2.) Wo aber im ersten Theil des Gesangbuches ihm Lieder zu seiner Materie fehlen, (welches oft der Fall ist) oder wo im zweiten Theil ein Lied vorhanden, das seine Materie viel würdiger, klarer und schöner ausdrückt: da bediene er sich des bessern Liedes und wende es auch in seiner Predigt auf eine schickliche Weise an. Mit den leichtesten Gesängen thue er dieses zuerst; sie haben meistens auch schöne Melodien; und es kann nicht fehlen, daß nicht ein gutes Lied, wenn es im Chor der Gemeine nach einer schönen Melodie gesungen wird, das Gemüth aufwecke und erhebe, mithin sich selbst empfehle.
3.) Die Schule muß hiebei der Kirche helfen. Von Jugend auf müssen die Kinder, so wie die alten, so auch aus diesen hinzugekommenen Gesängen trefliche Verse auswendig lernen; sie gewinnen dadurch einen Schatz von Lehre und Unterweisung für ihr ganzes Leben. Hat man sie inne, so lernt man die Predigt und auch die Bibel mehr verstehen. Das Wort Gottes kommt gleichsam näher zu uns: und spricht in einzelnen Pflichten und Beziehungen mit uns nach unsrer Weise. Durch diese Lieder lernen wir so manchen Zweifel der neueren Zeit überwinden, von dem die ältere Zeit noch nichts wußte; man lernt die Religion ansehen, wie sie für uns dienet.

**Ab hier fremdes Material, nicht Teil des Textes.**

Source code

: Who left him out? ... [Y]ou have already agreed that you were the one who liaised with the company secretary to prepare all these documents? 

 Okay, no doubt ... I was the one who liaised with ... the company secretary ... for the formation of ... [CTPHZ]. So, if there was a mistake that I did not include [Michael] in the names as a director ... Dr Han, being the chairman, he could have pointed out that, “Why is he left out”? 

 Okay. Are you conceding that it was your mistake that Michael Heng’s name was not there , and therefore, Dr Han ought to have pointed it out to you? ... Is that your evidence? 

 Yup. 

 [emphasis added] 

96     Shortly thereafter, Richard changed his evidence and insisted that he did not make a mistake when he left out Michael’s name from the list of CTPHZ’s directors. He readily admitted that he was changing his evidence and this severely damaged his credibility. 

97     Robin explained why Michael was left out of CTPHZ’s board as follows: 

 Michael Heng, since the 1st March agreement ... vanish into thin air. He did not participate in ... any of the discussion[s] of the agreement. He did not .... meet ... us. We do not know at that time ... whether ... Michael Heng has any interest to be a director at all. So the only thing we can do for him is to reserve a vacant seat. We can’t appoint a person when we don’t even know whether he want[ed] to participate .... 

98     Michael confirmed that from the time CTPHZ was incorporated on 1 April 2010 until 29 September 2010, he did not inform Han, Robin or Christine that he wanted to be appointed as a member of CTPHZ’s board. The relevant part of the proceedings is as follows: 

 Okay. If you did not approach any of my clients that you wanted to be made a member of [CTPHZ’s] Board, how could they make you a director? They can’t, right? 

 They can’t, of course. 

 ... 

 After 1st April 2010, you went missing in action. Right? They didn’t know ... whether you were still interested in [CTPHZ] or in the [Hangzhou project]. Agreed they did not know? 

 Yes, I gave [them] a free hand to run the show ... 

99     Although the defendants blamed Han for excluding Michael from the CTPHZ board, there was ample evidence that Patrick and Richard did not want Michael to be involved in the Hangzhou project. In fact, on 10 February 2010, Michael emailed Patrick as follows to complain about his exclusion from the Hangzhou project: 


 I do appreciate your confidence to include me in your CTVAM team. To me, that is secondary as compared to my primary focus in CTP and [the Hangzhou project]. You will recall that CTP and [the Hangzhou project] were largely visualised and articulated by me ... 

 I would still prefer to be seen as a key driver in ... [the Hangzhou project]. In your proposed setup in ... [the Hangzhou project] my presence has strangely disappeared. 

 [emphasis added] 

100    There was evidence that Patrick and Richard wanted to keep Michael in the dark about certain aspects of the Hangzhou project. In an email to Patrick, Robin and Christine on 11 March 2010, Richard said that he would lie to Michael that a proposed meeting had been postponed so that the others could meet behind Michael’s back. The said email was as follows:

4.) Der schönste Platz aller alten und neuen geistlichen Gesänge ist das Hauswesen. In vielen Familien sind die alten Lieder fast ausgestorben; ist Hoffnung da, daß die häusliche Andacht durch die uns näheren, jüngeren Gesänge werde erweckt werden? Man will in unserer Zeit statt der alten Kirchenlieder moralische Gesänge; wohlan! Viele dieser Kirchenlieder sind moralisch; und viele derselben enthalten einen wahren Gesang des Herzens. Es kommt auf Väter und Mütter an, daß sie ihre Kinder diese Lieder singen lassen, und sie damit zu einer Fortdauer in ihre Familien einführen; Es kommt auf Prediger und Schullehrer an, die ihren Zuhörern und Schülern das lieb zu machen wissen, was sie an diesen Gesängen gutes haben. Uebrigens, was Ein Jahr nicht thut, das thun einige Jahre; niemand wolle der Zeit vorgreifen und auch ein gutes Vorhaben, durch unnöthige Mühe, nicht übertreiben. Gott segne Alles, was in alten und neuen Liedern gut ist; und er wird’s gewiß segnen.